Il suffit de quelques scènes pour comprendre que le film va avancer par évocations. Une géographie plutôt méditerranéenne, un conflit armé teinté de guerre civile où les militaires tendent des embuscades à moins que ce soit les bandits qui portent treillis. Au centre de cette nébuleuse, « Le docteur », personnage avec lequel le spectateur traverse le récit. Le flou narratif donne de l’épaisseur au climat d’intranquillité que la mise en scène instaure. Ameur-Zaïmeche pose des balises entre lesquelles la place laissée à l’imaginaire est grande. Il construit peu à peu un hors-champ mortifère dont l’image ne rend compte que par bribes : un pouvoir violent, des maquisards inquiétants, des armes, partout, qui blessent et exécutent.
La terreur règne
Le film déroule un canevas qui va puiser dans les archétypes une forme d’universalité. On peut regretter un excès de symboles tout en étant sensible à la mécanique liberticide. La presse libre est effacée, le bras armé semble tomber aveuglément, la terreur règne.

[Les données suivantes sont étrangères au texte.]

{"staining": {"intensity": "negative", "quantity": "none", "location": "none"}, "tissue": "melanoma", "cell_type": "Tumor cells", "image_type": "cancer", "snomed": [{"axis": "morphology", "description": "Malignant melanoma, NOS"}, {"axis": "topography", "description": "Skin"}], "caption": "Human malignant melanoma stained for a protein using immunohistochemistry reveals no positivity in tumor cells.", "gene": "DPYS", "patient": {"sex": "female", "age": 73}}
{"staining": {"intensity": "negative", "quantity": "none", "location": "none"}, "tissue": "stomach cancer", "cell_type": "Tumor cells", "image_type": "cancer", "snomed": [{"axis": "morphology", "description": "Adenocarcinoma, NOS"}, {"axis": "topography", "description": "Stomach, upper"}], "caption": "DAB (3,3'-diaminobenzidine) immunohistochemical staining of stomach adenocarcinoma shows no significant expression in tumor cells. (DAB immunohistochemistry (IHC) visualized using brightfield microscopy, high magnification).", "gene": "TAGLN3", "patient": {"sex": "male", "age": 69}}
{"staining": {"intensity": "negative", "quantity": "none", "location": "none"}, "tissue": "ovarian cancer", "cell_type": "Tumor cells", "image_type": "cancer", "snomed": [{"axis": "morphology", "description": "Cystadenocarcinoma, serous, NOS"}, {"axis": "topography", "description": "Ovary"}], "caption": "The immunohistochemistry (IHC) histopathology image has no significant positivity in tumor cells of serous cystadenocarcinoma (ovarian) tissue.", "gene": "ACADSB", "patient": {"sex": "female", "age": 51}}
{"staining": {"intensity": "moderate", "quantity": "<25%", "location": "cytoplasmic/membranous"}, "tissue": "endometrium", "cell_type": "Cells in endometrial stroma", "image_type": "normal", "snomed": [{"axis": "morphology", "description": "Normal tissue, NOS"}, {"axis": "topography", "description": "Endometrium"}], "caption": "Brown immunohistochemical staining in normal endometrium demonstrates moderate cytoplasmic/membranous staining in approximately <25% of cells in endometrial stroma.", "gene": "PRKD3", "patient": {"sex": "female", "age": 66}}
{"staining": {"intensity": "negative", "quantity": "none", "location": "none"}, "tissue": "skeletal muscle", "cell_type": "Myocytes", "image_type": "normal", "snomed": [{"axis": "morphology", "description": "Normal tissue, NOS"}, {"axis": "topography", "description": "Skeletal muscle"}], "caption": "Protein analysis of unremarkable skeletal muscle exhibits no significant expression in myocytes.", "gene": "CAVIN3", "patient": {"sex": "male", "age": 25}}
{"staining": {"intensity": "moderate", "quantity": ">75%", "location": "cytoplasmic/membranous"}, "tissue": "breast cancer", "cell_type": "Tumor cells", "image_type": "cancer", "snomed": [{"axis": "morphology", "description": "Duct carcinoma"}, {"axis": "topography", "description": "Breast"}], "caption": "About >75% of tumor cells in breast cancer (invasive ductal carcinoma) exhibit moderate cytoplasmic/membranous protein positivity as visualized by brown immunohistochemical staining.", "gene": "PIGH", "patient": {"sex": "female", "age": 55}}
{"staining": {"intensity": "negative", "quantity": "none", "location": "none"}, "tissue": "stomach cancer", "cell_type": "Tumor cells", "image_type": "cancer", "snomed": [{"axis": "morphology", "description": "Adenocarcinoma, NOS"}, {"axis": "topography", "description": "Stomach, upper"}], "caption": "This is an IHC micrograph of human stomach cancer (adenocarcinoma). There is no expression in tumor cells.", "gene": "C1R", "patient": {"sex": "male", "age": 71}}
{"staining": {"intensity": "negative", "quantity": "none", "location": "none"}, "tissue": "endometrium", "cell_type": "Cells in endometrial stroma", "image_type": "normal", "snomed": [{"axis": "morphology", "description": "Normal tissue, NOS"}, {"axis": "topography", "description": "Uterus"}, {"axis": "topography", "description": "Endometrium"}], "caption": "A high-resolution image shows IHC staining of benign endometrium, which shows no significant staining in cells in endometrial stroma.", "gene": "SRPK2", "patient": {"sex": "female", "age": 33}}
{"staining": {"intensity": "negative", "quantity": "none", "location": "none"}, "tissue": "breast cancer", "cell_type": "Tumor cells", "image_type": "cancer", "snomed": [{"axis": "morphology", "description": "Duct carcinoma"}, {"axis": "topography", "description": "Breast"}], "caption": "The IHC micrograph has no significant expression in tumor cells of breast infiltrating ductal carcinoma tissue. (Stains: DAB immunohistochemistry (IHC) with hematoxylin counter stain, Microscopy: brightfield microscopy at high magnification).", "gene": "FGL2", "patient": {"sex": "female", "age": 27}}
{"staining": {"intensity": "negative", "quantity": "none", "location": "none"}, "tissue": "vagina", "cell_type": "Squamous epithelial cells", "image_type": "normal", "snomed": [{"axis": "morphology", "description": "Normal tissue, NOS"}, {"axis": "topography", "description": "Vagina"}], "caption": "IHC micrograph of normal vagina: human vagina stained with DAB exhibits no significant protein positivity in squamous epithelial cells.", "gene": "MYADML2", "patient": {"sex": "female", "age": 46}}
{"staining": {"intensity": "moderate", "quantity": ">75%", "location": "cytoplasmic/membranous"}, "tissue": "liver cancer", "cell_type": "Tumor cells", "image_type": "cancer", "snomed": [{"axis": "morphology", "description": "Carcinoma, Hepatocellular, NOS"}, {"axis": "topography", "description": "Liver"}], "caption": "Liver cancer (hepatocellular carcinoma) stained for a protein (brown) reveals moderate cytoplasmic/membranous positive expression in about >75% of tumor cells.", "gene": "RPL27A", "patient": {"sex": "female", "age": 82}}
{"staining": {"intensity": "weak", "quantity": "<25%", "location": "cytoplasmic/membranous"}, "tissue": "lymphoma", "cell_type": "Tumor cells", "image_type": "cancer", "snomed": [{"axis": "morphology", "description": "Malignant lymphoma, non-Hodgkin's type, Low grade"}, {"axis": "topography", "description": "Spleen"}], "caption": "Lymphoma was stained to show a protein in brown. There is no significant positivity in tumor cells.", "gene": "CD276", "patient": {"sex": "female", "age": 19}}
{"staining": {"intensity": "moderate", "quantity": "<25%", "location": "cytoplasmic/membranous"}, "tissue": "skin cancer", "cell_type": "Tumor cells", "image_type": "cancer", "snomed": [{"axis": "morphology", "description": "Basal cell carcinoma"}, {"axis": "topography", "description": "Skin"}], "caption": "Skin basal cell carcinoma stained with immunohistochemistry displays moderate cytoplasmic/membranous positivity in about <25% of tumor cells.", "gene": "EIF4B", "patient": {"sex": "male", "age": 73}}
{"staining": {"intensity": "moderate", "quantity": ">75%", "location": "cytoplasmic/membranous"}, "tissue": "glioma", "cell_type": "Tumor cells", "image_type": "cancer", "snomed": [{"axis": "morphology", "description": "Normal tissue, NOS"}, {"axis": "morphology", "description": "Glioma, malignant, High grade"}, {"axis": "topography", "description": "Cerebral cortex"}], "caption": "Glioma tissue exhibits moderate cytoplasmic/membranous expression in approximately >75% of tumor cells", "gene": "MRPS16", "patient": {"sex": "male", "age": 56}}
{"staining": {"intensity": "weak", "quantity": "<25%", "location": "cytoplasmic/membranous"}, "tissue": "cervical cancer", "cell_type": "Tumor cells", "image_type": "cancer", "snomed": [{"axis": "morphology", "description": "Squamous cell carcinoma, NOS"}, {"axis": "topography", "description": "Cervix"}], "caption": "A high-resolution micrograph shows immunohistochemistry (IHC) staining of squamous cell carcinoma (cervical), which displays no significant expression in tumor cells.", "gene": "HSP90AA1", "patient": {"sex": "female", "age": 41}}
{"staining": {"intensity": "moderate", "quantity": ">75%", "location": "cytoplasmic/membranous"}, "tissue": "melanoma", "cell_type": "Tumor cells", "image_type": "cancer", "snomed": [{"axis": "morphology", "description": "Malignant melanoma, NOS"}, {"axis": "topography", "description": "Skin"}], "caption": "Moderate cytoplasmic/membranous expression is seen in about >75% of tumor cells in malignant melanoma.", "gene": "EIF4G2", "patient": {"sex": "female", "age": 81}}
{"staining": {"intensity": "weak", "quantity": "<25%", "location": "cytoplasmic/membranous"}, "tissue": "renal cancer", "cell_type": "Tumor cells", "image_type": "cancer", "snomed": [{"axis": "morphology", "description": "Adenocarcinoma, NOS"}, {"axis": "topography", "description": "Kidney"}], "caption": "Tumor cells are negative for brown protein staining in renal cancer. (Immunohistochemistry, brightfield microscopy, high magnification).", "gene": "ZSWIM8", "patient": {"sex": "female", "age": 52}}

Plus le film avance, plus le docteur endosse les habits d’une figure sacrificielle. il est celui autour duquel l’étau se referme avant de flirter avec les portes de l’enfer. Avant que son destin ne bascule, il résiste, un parmi les victimes. Il soigne mais ne sauve pas, il met en terre mais ne prie pas, il boit mais ne partage pas. Ameur-Zaïmeche réussit de très belles scènes autour des rites funèbres. Il filme avec une infinie dignité les solidarités compassionnelles, les larmes qui se mêlent aux gouttes de sueurs, pelle en main, les voix au diapason pleurant le défunt lors d’une scène qui rappelle les chants dans l’asile de Bled number one.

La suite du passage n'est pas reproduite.